Fantasies, though, might be all right.
And they
would give him control of the situation, especially if the spell-nets were set
up the way he had told Harry, so that no one who came to the club and who might
look for blackmail material ever saw the images that thronged Malfoy’s subconscious.
There was
the way he had looked, or felt, when he clasped his arms around Harry’s stomach
and buried his face in his neck as they fled from the Fiendfyre. He had been
fully human in that moment, and Harry couldn’t think of him with quite as much
hatred as he had before.
And there
was the way he had tried so hard to solve the puzzle of the Vanishing Cabinet,
putting more effort into that than into his attempts to kill Dumbledore.
How much
would it please him to work out ways to please people, and answer wishes that
must have seemed unanswerable at first?
Harry
smiled. Yes, he could see some continuity between the present and the past
Malfoy if he was thinking it out correctly, and on that revelation, he would go
to bed.
He hadn’t
yet figured out why he was so interested, but he reckoned that he had to save
some revelations for tomorrow.
*
Alliandre:
Thanks. As you can see from this chapter, it’s because Draco’s the owner.
paigeey07:
Thanks!
Tessa:
Thanks! The whole thing should be 10 or 12 chapters.
Dezra:
Yeah, I think so. Harry in this story is much more thoughtful than my usual. He
did manage to work through some of his issues with Draco in this chapter.
polka dot: Malfoy
would probably widen his eyes innocently and say he’s only providing a service.
hieisdragoness18:
This. ;)
SP777: I
think the ‘slimy’ and ‘creepy’ comes in large part from Harry’s perspective.
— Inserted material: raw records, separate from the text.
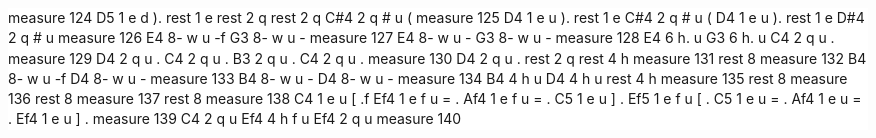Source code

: measure 124
D5     1        e     d          ).
rest   1        e
rest   2        q
rest   2        q
C#4    2        q #   u          (
measure 125
D4     1        e     u          ).
rest   1        e
C#4    2        q #   u          (
D4     1        e     u          ).
rest   1        e
D#4    2        q #   u
measure 126
E4     8-       w     u        -f
 G3    8-       w     u        -
measure 127
E4     8-       w     u        -
 G3    8-       w     u        -
measure 128
E4     6        h.    u
 G3    6        h.    u
C4     2        q     u         .
measure 129
D4     2        q     u         .
C4     2        q     u         .
B3     2        q     u         .
C4     2        q     u         .
measure 130
D4     2        q     u         .
rest   2        q
rest   4        h
measure 131
rest   8
measure 132
B4     8-       w     u        -f
 D4    8-       w     u        -
measure 133
B4     8-       w     u        -
 D4    8-       w     u        -
measure 134
B4     4        h     u
 D4    4        h     u
rest   4        h
measure 135
rest   8
measure 136
rest   8
measure 137
rest   8
measure 138
C4     1        e     u  [      .f
Ef4    1        e f   u  =      .
Af4    1        e f   u  =      .
C5     1        e     u  ]      .
Ef5    1        e f   u  [      .
C5     1        e     u  =      .
Af4    1        e     u  =      .
Ef4    1        e     u  ]      .
measure 139
C4     2        q     u
Ef4    4        h f   u
Ef4    2        q     u
measure 140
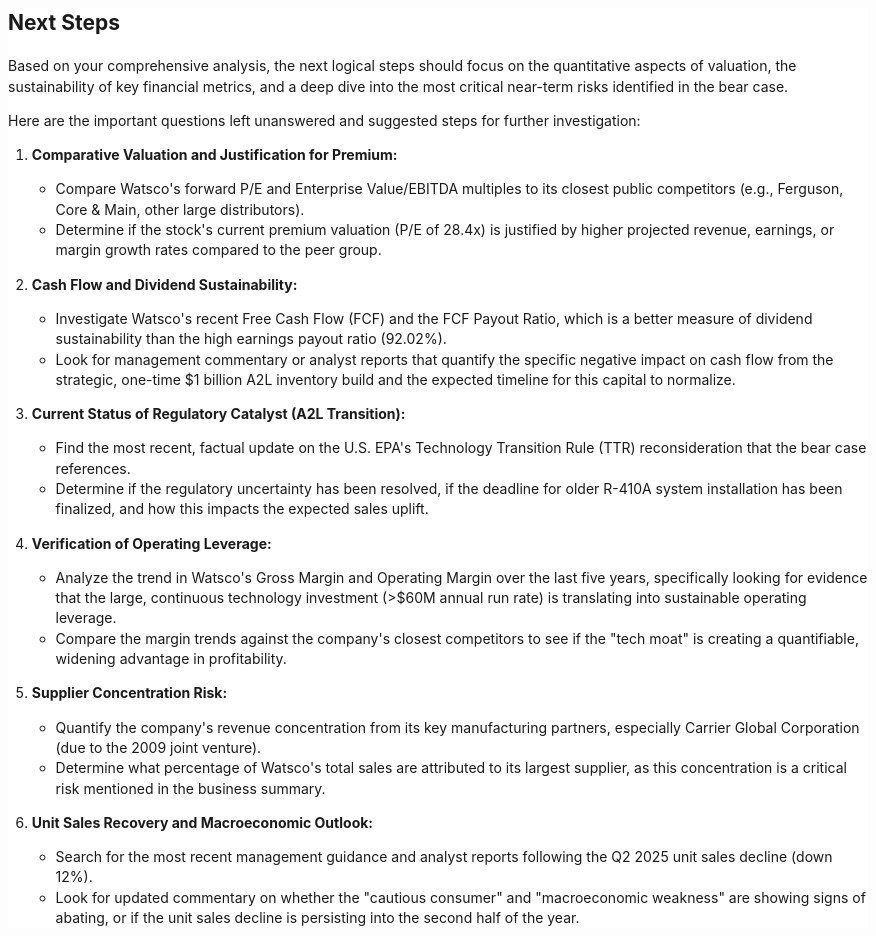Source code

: 
## Next Steps

Based on your comprehensive analysis, the next logical steps should focus on the quantitative aspects of valuation, the sustainability of key financial metrics, and a deep dive into the most critical near-term risks identified in the bear case.

Here are the important questions left unanswered and suggested steps for further investigation:

1.  **Comparative Valuation and Justification for Premium:**
    *   Compare Watsco's forward P/E and Enterprise Value/EBITDA multiples to its closest public competitors (e.g., Ferguson, Core & Main, other large distributors).
    *   Determine if the stock's current premium valuation (P/E of 28.4x) is justified by higher projected revenue, earnings, or margin growth rates compared to the peer group.

2.  **Cash Flow and Dividend Sustainability:**
    *   Investigate Watsco's recent Free Cash Flow (FCF) and the FCF Payout Ratio, which is a better measure of dividend sustainability than the high earnings payout ratio (92.02%).
    *   Look for management commentary or analyst reports that quantify the specific negative impact on cash flow from the strategic, one-time $1 billion A2L inventory build and the expected timeline for this capital to normalize.

3.  **Current Status of Regulatory Catalyst (A2L Transition):**
    *   Find the most recent, factual update on the U.S. EPA's Technology Transition Rule (TTR) reconsideration that the bear case references.
    *   Determine if the regulatory uncertainty has been resolved, if the deadline for older R-410A system installation has been finalized, and how this impacts the expected sales uplift.

4.  **Verification of Operating Leverage:**
    *   Analyze the trend in Watsco's Gross Margin and Operating Margin over the last five years, specifically looking for evidence that the large, continuous technology investment (>$60M annual run rate) is translating into sustainable operating leverage.
    *   Compare the margin trends against the company's closest competitors to see if the "tech moat" is creating a quantifiable, widening advantage in profitability.

5.  **Supplier Concentration Risk:**
    *   Quantify the company's revenue concentration from its key manufacturing partners, especially Carrier Global Corporation (due to the 2009 joint venture).
    *   Determine what percentage of Watsco's total sales are attributed to its largest supplier, as this concentration is a critical risk mentioned in the business summary.

6.  **Unit Sales Recovery and Macroeconomic Outlook:**
    *   Search for the most recent management guidance and analyst reports following the Q2 2025 unit sales decline (down 12%).
    *   Look for updated commentary on whether the "cautious consumer" and "macroeconomic weakness" are showing signs of abating, or if the unit sales decline is persisting into the second half of the year.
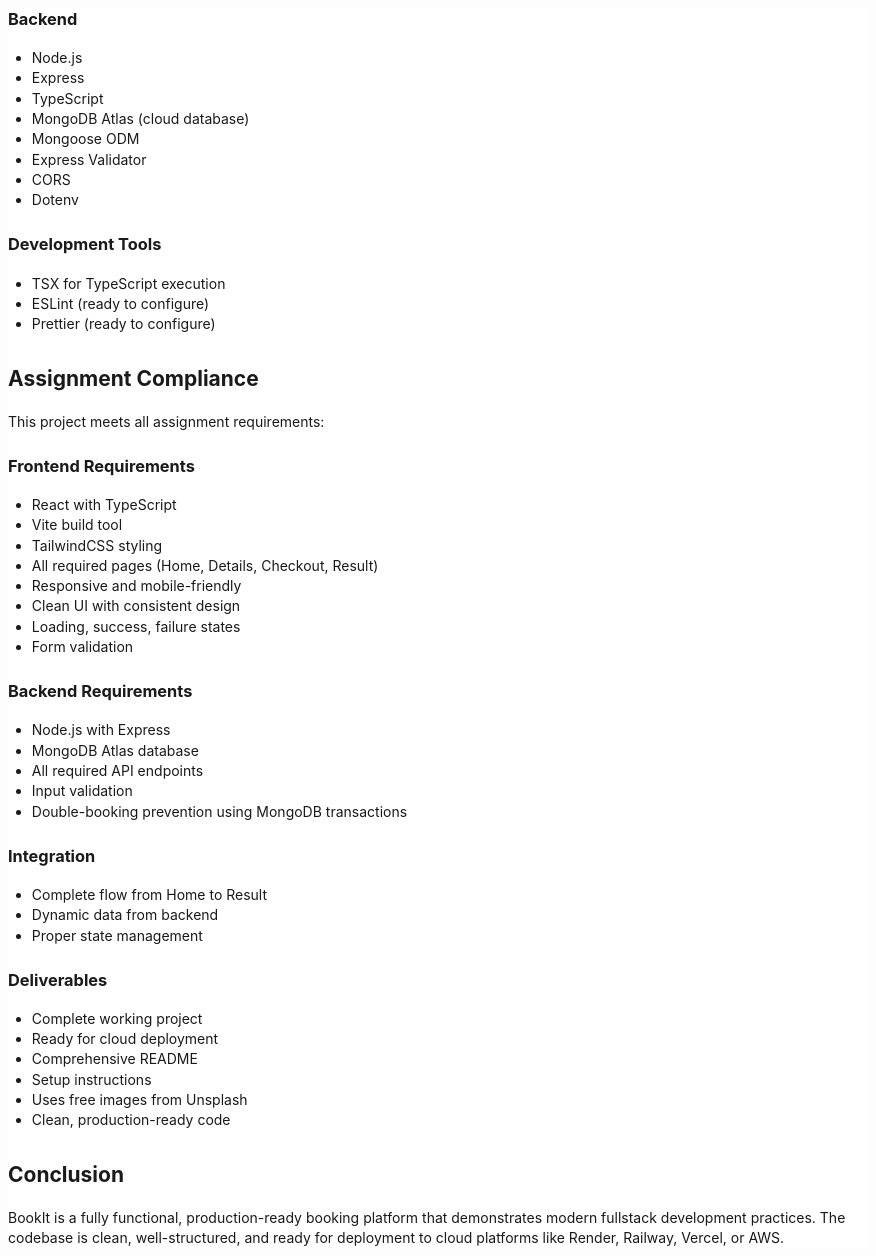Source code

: ### Backend
- Node.js
- Express
- TypeScript
- MongoDB Atlas (cloud database)
- Mongoose ODM
- Express Validator
- CORS
- Dotenv

### Development Tools
- TSX for TypeScript execution
- ESLint (ready to configure)
- Prettier (ready to configure)

## Assignment Compliance

This project meets all assignment requirements:

### Frontend Requirements
- React with TypeScript
- Vite build tool
- TailwindCSS styling
- All required pages (Home, Details, Checkout, Result)
- Responsive and mobile-friendly
- Clean UI with consistent design
- Loading, success, failure states
- Form validation

### Backend Requirements
- Node.js with Express
- MongoDB Atlas database
- All required API endpoints
- Input validation
- Double-booking prevention using MongoDB transactions

### Integration
- Complete flow from Home to Result
- Dynamic data from backend
- Proper state management

### Deliverables
- Complete working project
- Ready for cloud deployment
- Comprehensive README
- Setup instructions
- Uses free images from Unsplash
- Clean, production-ready code

## Conclusion

BookIt is a fully functional, production-ready booking platform that demonstrates modern fullstack development practices. The codebase is clean, well-structured, and ready for deployment to cloud platforms like Render, Railway, Vercel, or AWS.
Draco would have a different one, of course.
I’ll
probably still write ‘Blooming Narcissus’ next, yes.
And I didn’t
mean for Draco to be dressed like that, but…
Byond_repair:
Thanks! Harry doesn’t think it’s so great, but then, he’s mostly watched people
acting out their fantasies on unwilling victims.
Tree802:
Thanks very much! The time between updates this time was longer than usually elapses,
but hopefully I can get this story on a more regular schedule now.
callistianstar:
Thank you so much! (For this and your other reviews). Poor Draco, he may have
let something slip there, but at least he can be satisfied that Harry quickly
came up with an alternative explanation that did not involve Draco wanting him.